Vince and Mike did not take to Young 'un or Youngster, as a sobriquet for Carnach junior, and consequently they invented quite a variety of names, which were chosen, not for the purpose of distinguishing the fat, flat-faced, rather pig-eyed youth from other people, but it must be owned for annoyance, and by way of retaliation for endless insults.
"You see, we must do something," said Mike.
"Of course," agreed Vince; "and I'm tired of making myself hot and knocking my knuckles about against his stupid head; and besides, it seems so blackguardly, as a doctor's son, to be fighting a chap like that."
"Oh, I don't know," said Mike thoughtfully: "I shall be a Sir some day, I suppose."
"What a game!" chuckled Vince--"Sir Michael Ladelle!"
"I don't see anything to laugh at," said Mike; "but, as I was saying, if we don't lick him every now and then there'll be no bearing it. He'll get worse and worse."
So it was to show their contempt for the young lout that they invented names for him--weakly, perhaps, but very boylike--and for a time he was James the Second, but the lad seemed rather to approve of that; and it was soon changed for Barnacle, which had the opposite effect, and two fights down in a sandy cave resulted, at intervals of a week, one with each of his enemies, after which the Barnacle lay down as usual, and cried into the sand, which acted, Vince said, like blotting paper.
Tar-pot, suggested by a begrimed appearance, lasted for months, and was succeeded by Doughy, and this again by Puffy, consequent upon the lad's head having so peculiar a tendency to what home-made bread makers call "rise," and as there was no baker on Cormorant Crag the term was familiar enough.
A whole string of forgotten names followed, but none of them stuck, for they did not irritate Carnach junior; but the right one in the boys'
eyes was found at last, upon a very hot day, following one upon which Vince and Mike had been prawning with stick and net among the rock pools under the cliffs,--and prawning under difficulties. For as they climbed along over, or waded amongst the fallen rocks detached from the towering heights above, Carnach junior, who had watched them descend, furnished himself with a creel full of heavy pebbles, and, making his way to the top of the cliffs, kept abreast and carefully out of sight, so as to annoy his natural enemies from time to time by dropping a stone into, or as near as he could manage to the little pool they were about to fish.
Words, addressed apparently to s.p.a.ce, though really to the invisible foe, were vain, and the boys fished on; but they did not take home many prawns for Mrs Burnet to have cooked for their tea.

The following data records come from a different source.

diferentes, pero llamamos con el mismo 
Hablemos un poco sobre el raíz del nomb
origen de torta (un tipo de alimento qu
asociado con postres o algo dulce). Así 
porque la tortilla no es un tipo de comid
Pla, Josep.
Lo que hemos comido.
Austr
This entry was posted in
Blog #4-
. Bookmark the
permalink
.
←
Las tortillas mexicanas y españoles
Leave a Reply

The very next day, though, they had their revenge, for they came upon the lad toiling homeward, shouldering a couple of heavy oars, a boat mast and yard, and the lug-sail rolled round them, and lashed so as to form a big bundle, as much as he could carry; and, consequent upon his scarlet face, Vince saluted him with:
"Hullo, Lobster!"
That name went like an arrow to the mark, and pierced right through the armour of dense stupidity in which the boy was clad. Lobster! That fitted with his father's weakness and the jeering remarks he had often heard made by neighbours; and ever after the name stuck, and irritated him whenever it was used.
It was used on the morning when Vince was thinking deeply of the discovery of the previous day, and going over to Sir Francis Ladelle's for his lessons with Mike. As we have said, he was saluted with coa.r.s.e, jeering laughter, and the contemptuous utterance of the words "Going to school?"
Being excited, Vince turned sharply upon the great hulking lad, and his eyes began to blaze war, but with a laugh he only fell back on the nickname.
"Hullo, Lobster!" he cried: "that you?" and went on.
Carnach junior doubled his fists, and looked as if he were going to attack; but Vince, strong in the consciousness that he could at any time thrash the great lad, walked on with his books, heedless of the fact that he was followed at a distance, for his head was full of kegs and bales neatly done up in canvas, standing in good-sized stacks.